- _Tarefa escrita_
Quantas linhas dos dados contêm a palavra "international"? Diga somente o número.

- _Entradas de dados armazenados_
---

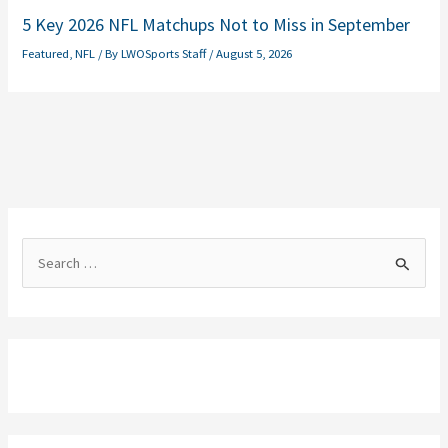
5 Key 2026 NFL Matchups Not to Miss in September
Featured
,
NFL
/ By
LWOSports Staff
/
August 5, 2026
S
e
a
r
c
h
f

---

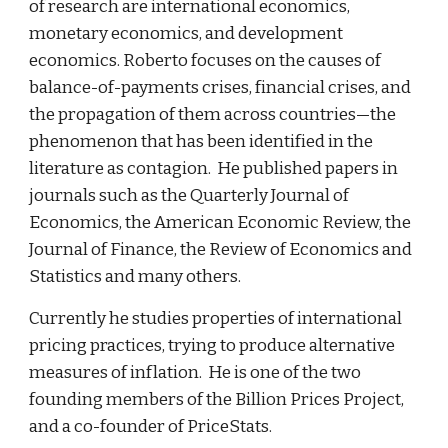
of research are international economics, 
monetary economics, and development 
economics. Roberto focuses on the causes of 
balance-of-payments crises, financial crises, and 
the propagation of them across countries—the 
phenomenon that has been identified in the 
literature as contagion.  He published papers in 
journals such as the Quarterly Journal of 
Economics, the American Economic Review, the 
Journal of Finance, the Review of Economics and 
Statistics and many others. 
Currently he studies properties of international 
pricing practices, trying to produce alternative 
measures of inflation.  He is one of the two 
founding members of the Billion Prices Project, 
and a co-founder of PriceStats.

---

- _Tarefa concluída_
2